Talvez tenha sido esse barulho da chuva que me inspirou. Me acalenta a alma ouvir os tenros e suaves sons dos pingos da chuva de encontro à janela metálica. E eles me fazem lembrar. Reminiscências. Ah, como eu odeio reminiscências. Sempre trazendo à tona saudades, melancolias, nostalgias. Mas nunca tristezas, apesar de tudo.
E então eu percebo aonde estou. Deitado na minha cama, de madrugada, no escuro. Deveria estar dormindo a essa hora, mas estou escrevendo. Talvez isso não faça o menor sentido, mas eu continuo escrevendo. Sim, estou escrevendo para libertar a minha alma. Estou escrevendo pela vontade mal-sucedida de transpor meus pensamentos obscuros e intangíveis para o papel. Estou escrevendo pela pura ingenuidade. Estou escrevendo ao vento, deixando meus dedos soltos, de modo com que eles digitem tudo aquilo que acharem conveniente.

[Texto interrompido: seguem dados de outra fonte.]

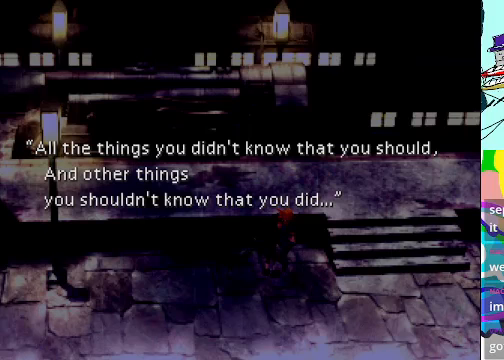
Gameplay with a controller (Xbox layout); each line is a JSON object with the inputs held at the frame after it. "events" lists button and stick changes between this image and that frame as [ms after this image, input, new state], when the widget could be followed in between. Not read: L3 R3 right_stick.
{"buttons": [], "left_stick": "center", "events": []}
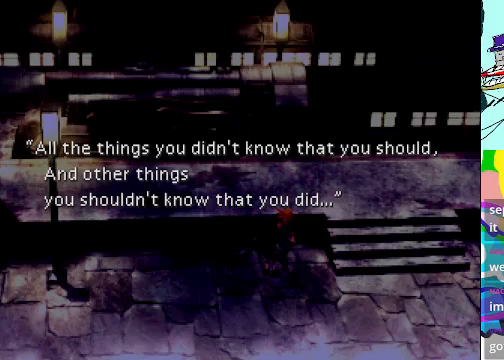
{"buttons": [], "left_stick": "center", "events": [[300, "B", "down"], [433, "B", "up"]]}
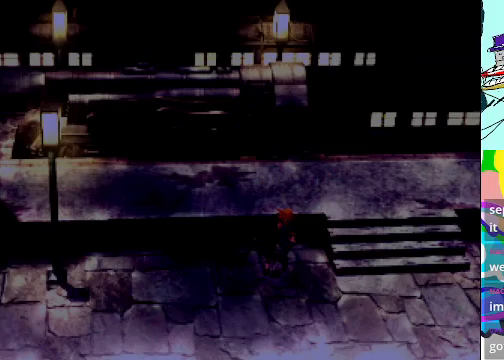
{"buttons": [], "left_stick": "center", "events": []}
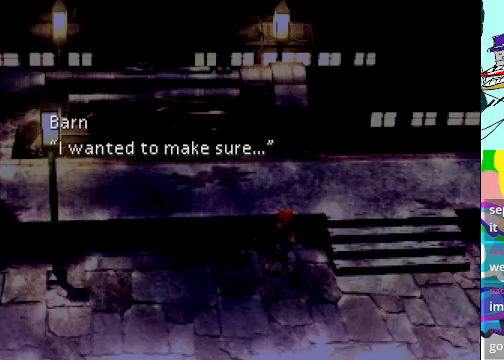
{"buttons": [], "left_stick": "center", "events": []}
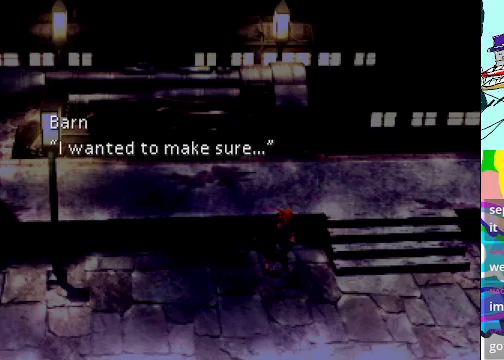
{"buttons": [], "left_stick": "center", "events": [[133, "B", "down"], [233, "B", "up"]]}
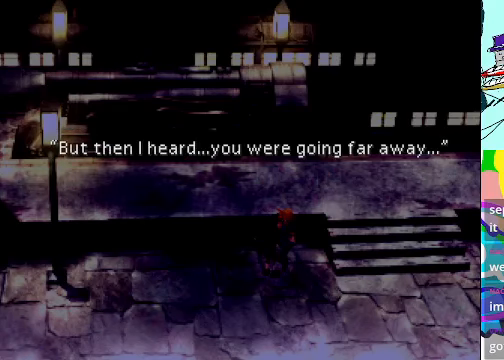
{"buttons": [], "left_stick": "center", "events": []}
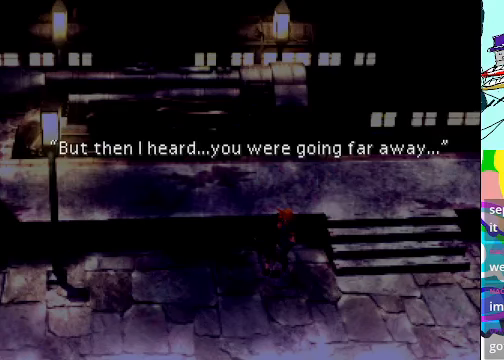
{"buttons": [], "left_stick": "center", "events": [[366, "B", "down"], [466, "B", "up"]]}
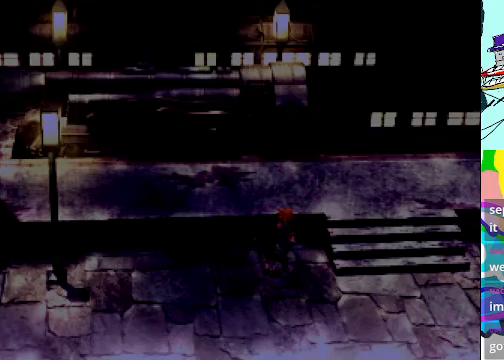
{"buttons": [], "left_stick": "center", "events": []}
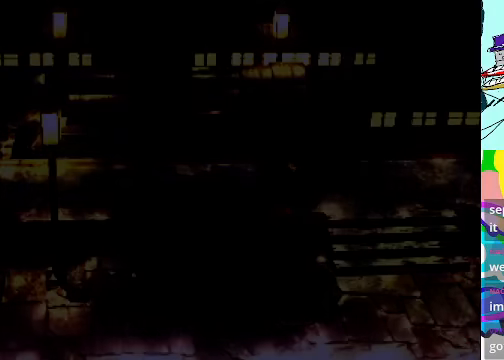
{"buttons": [], "left_stick": "center", "events": []}
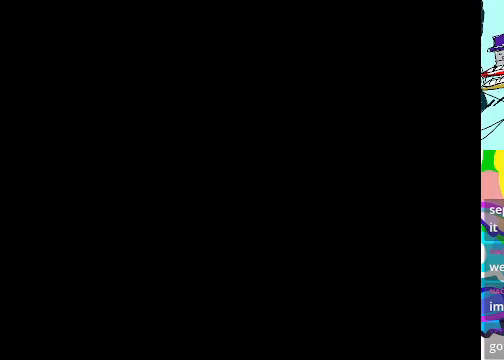
{"buttons": [], "left_stick": "center", "events": []}
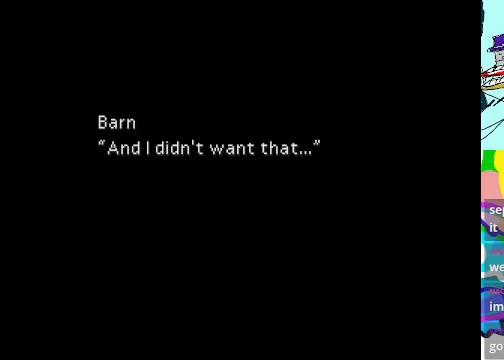
{"buttons": [], "left_stick": "center", "events": []}
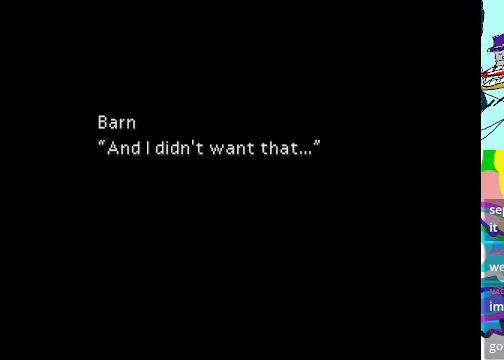
{"buttons": ["B"], "left_stick": "center", "events": [[434, "B", "down"]]}
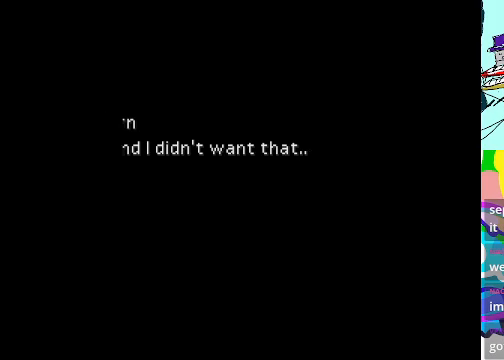
{"buttons": [], "left_stick": "center", "events": [[100, "B", "up"]]}
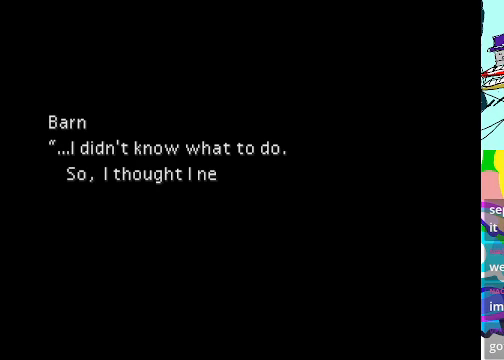
{"buttons": [], "left_stick": "center", "events": []}
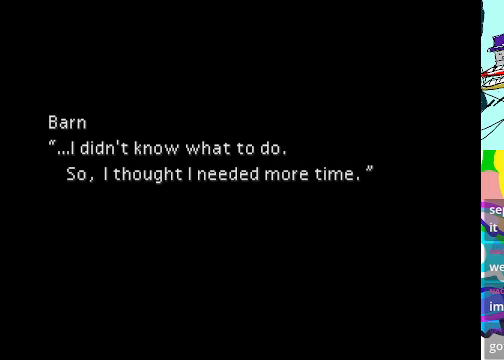
{"buttons": [], "left_stick": "center", "events": []}
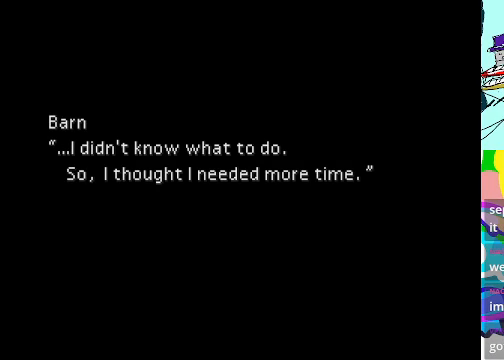
{"buttons": [], "left_stick": "center", "events": []}
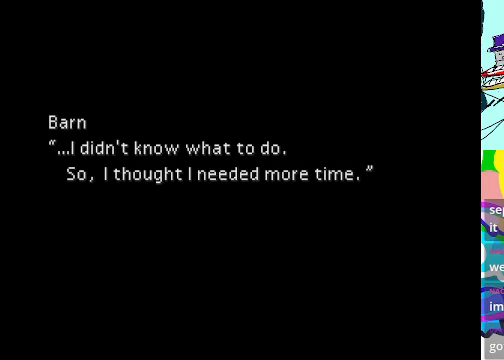
{"buttons": [], "left_stick": "center", "events": []}
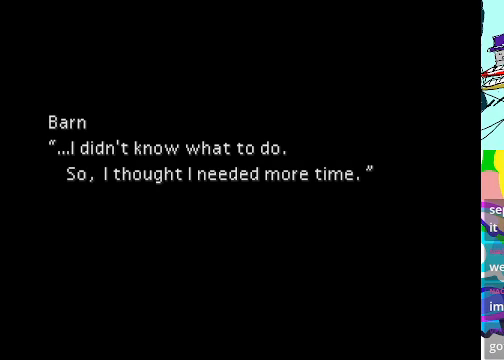
{"buttons": [], "left_stick": "center", "events": [[134, "B", "down"], [234, "B", "up"]]}
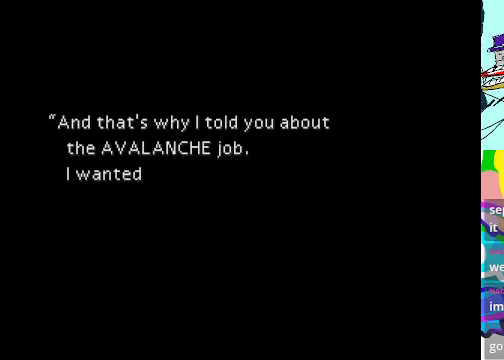
{"buttons": [], "left_stick": "center", "events": []}
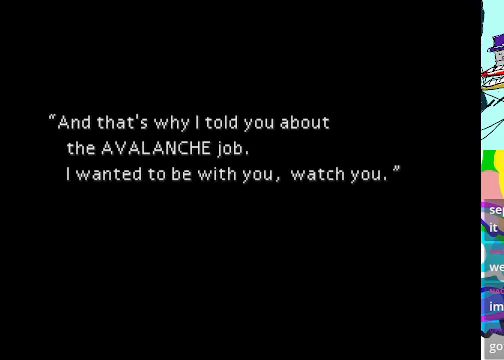
{"buttons": [], "left_stick": "center", "events": []}
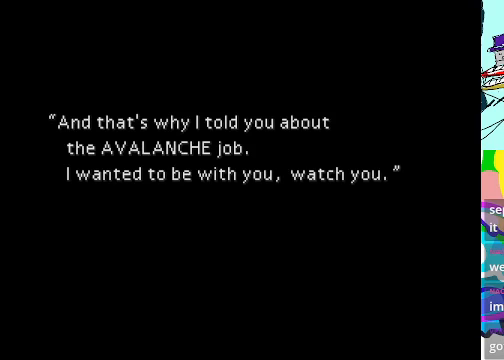
{"buttons": [], "left_stick": "center", "events": []}
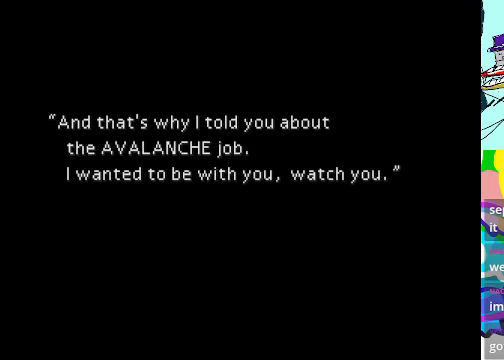
{"buttons": [], "left_stick": "center", "events": []}
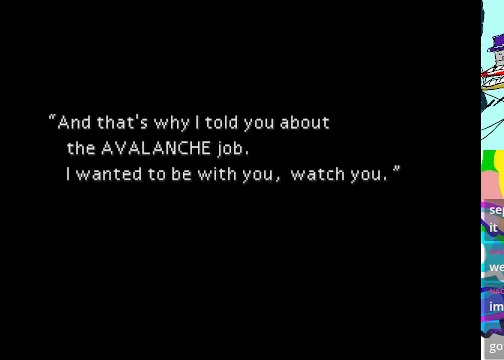
{"buttons": [], "left_stick": "center", "events": []}
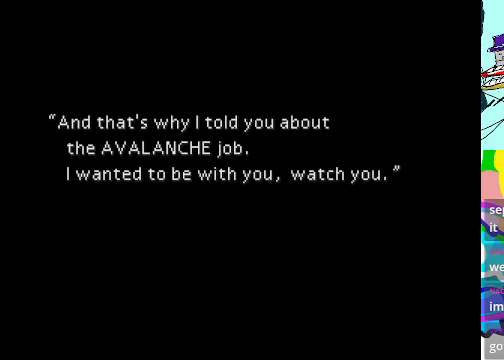
{"buttons": [], "left_stick": "center", "events": []}
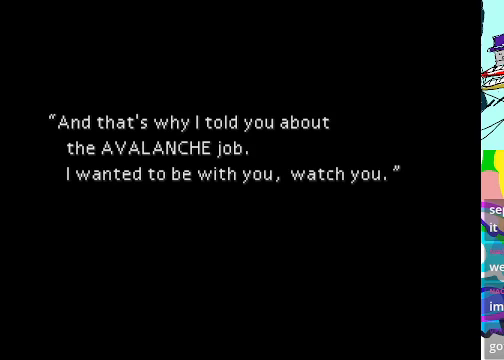
{"buttons": [], "left_stick": "center", "events": [[200, "B", "down"], [333, "B", "up"]]}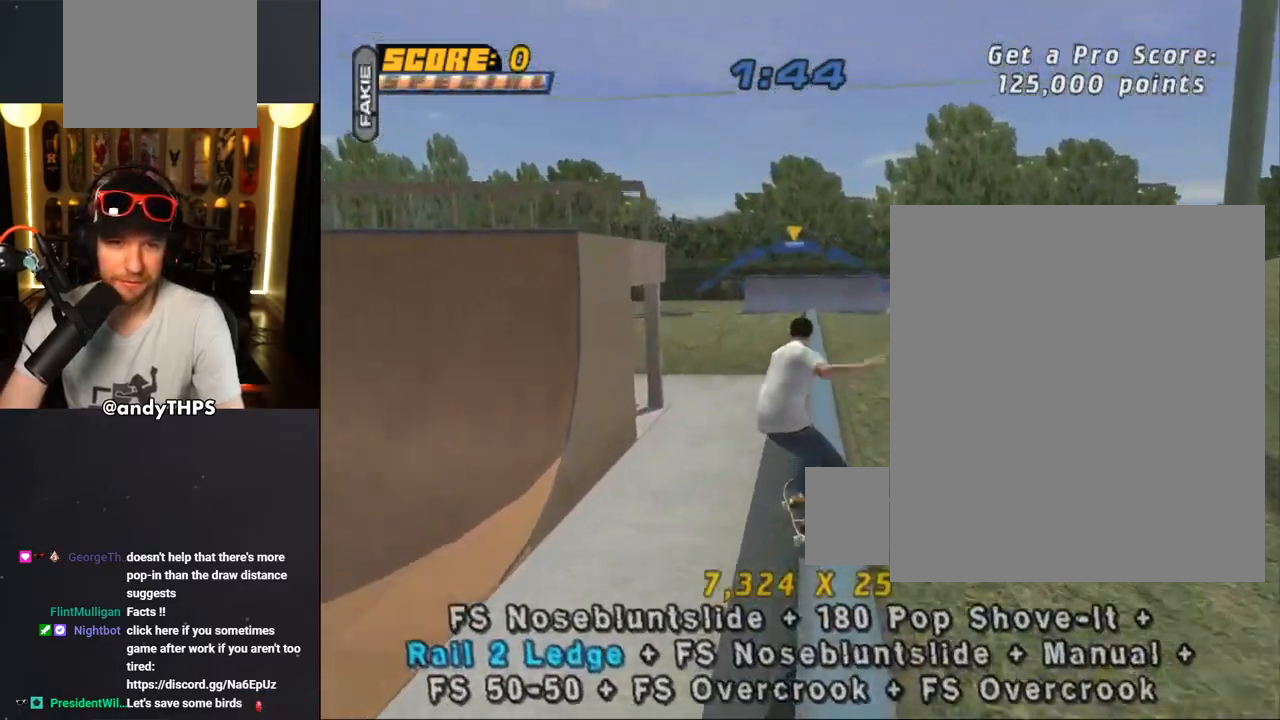
Gameplay with a controller (PlayStation layout); each line is a JSON object with the inputs held at the frame after it. "events" lists button and stick changes between this image and that frame as [ms after this image, input, new state], when the widget could be followed in between.
{"buttons": ["TRIANGLE", "L1", "DPAD_UP", "DPAD_RIGHT"], "left_stick": "center", "right_stick": "center", "events": [[117, "CROSS", "down"], [117, "DPAD_UP", "down"], [133, "TRIANGLE", "up"], [200, "CROSS", "up"], [200, "DPAD_RIGHT", "up"], [200, "TRIANGLE", "down"], [217, "DPAD_LEFT", "down"], [350, "CROSS", "down"], [367, "TRIANGLE", "up"], [383, "DPAD_LEFT", "up"], [400, "DPAD_RIGHT", "down"], [433, "CROSS", "up"], [433, "TRIANGLE", "down"]]}
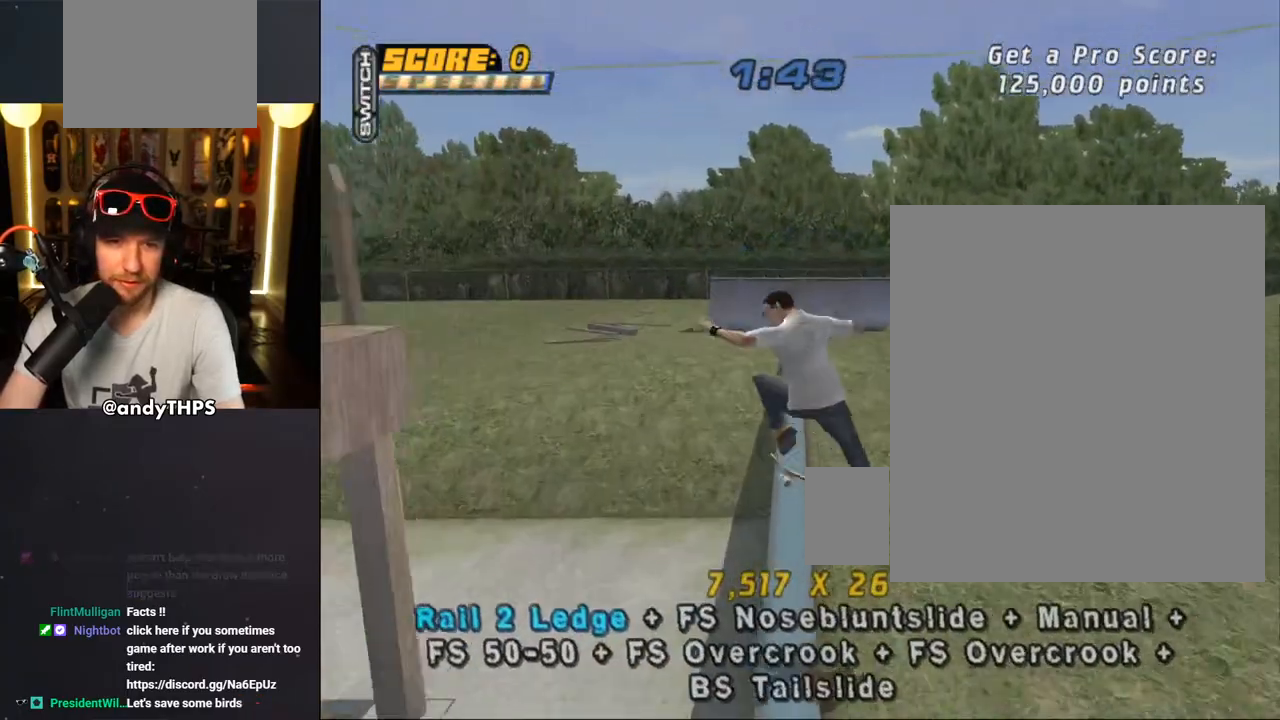
{"buttons": ["CROSS", "TRIANGLE"], "left_stick": "center", "right_stick": "center", "events": [[133, "DPAD_RIGHT", "up"], [233, "DPAD_UP", "up"], [233, "L1", "up"], [300, "CROSS", "down"], [383, "CROSS", "up"], [467, "CROSS", "down"]]}
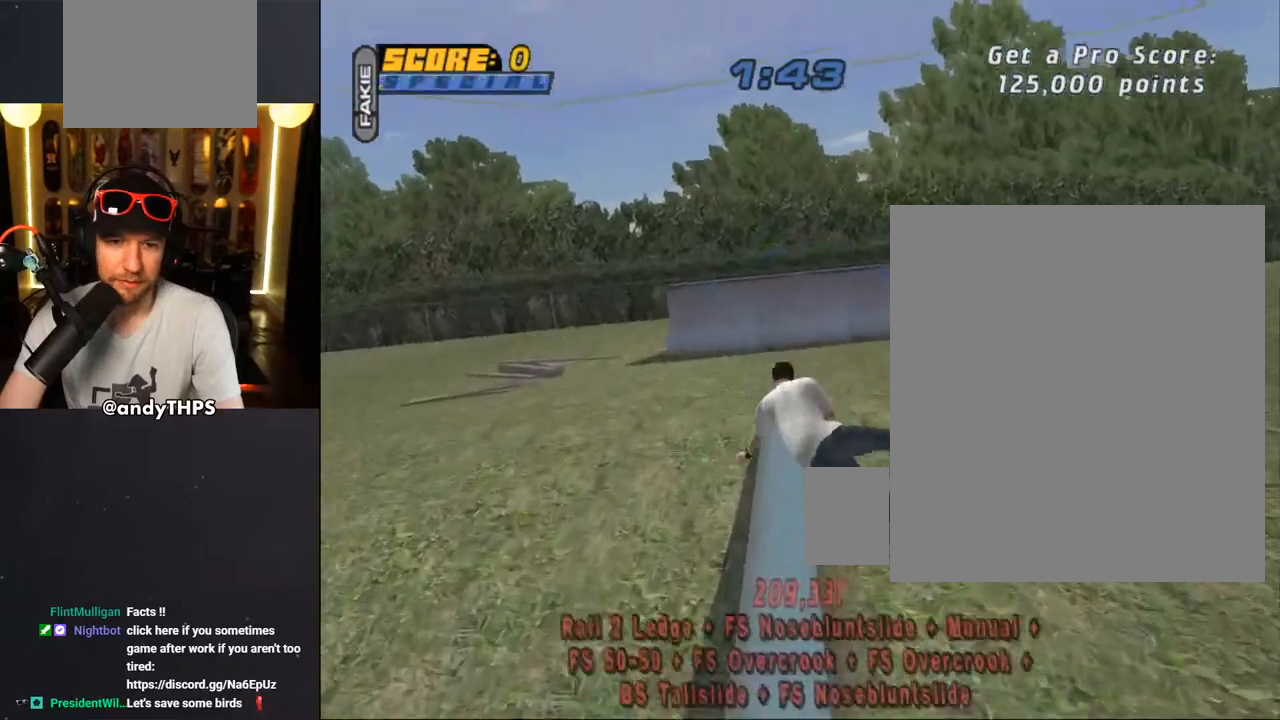
{"buttons": ["SQUARE", "R1"], "left_stick": "center", "right_stick": "center", "events": [[83, "TRIANGLE", "up"], [217, "CROSS", "up"], [317, "CROSS", "down"], [400, "R1", "down"], [400, "SQUARE", "down"], [433, "CROSS", "up"]]}
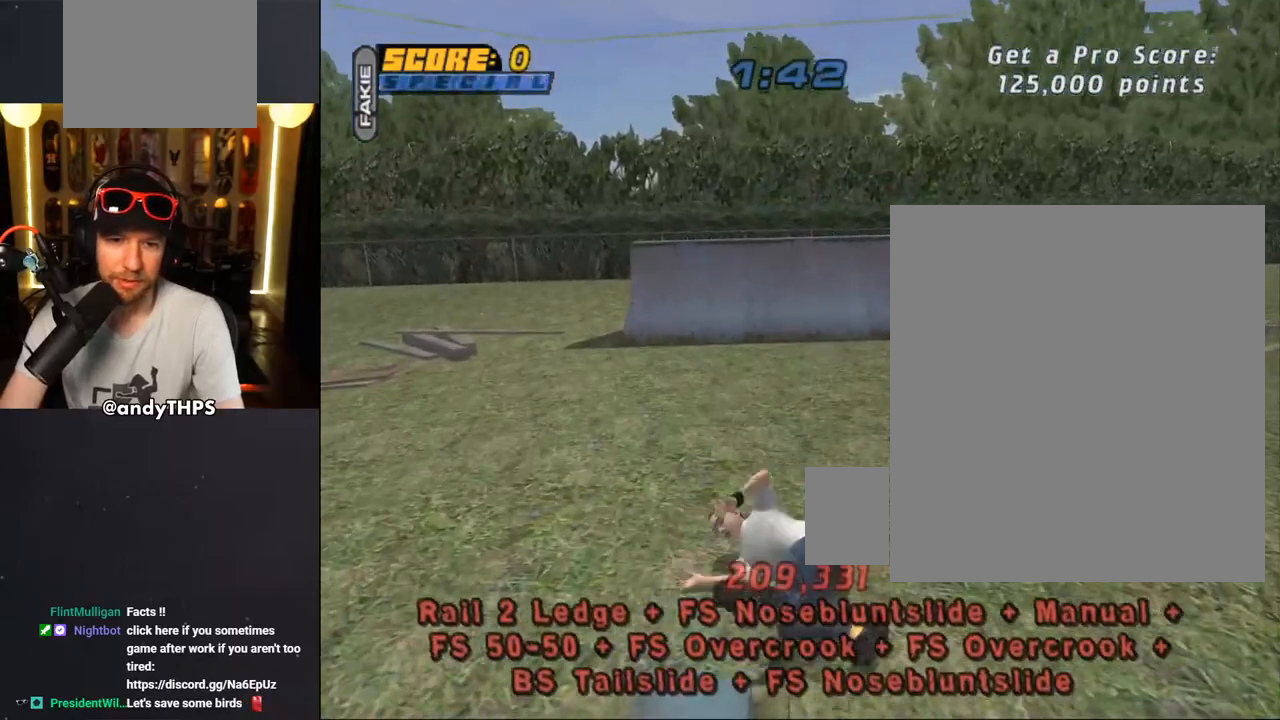
{"buttons": ["CROSS", "R1"], "left_stick": "center", "right_stick": "center", "events": [[50, "CROSS", "down"], [83, "SQUARE", "up"], [117, "R1", "up"], [150, "R2", "down"], [167, "SQUARE", "down"], [200, "R1", "down"], [267, "R2", "up"], [300, "SQUARE", "up"], [333, "R1", "up"], [383, "R2", "down"], [417, "R1", "down"], [467, "SQUARE", "down"], [483, "R2", "up"], [483, "SQUARE", "up"]]}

E eu me lembrei de uma conversa que eu tive com alguém, há algum tempo. "Por que você escreve?" , a pessoa me perguntou. "Escrevo para poder me libertar", respondi. "Costumo pensar demais, racionalizar demais, objetivar demais. Nos momentos em que escrevo, simplesmente não penso no que estou fazendo. As palavras fluem em sua forma mais simples, sem rebuscamentos, sem nenhum preparo. Elas simplesmente saem. E, para quem me conhece há algum tempo, sabe que tais palavras são apenas uma transposição de tudo que eu penso para uma linguagem escrita, uma profunda introspecção do meu ser." E assim continuo gostando de escrever.
Tenho total e plena consciência de que isso não fará sentido para muitos que lerem, mas essa é a forma que tenho para poder dizer, nem sempre de uma forma tão clara, (quase) tudo aquilo que se passa em minha mente.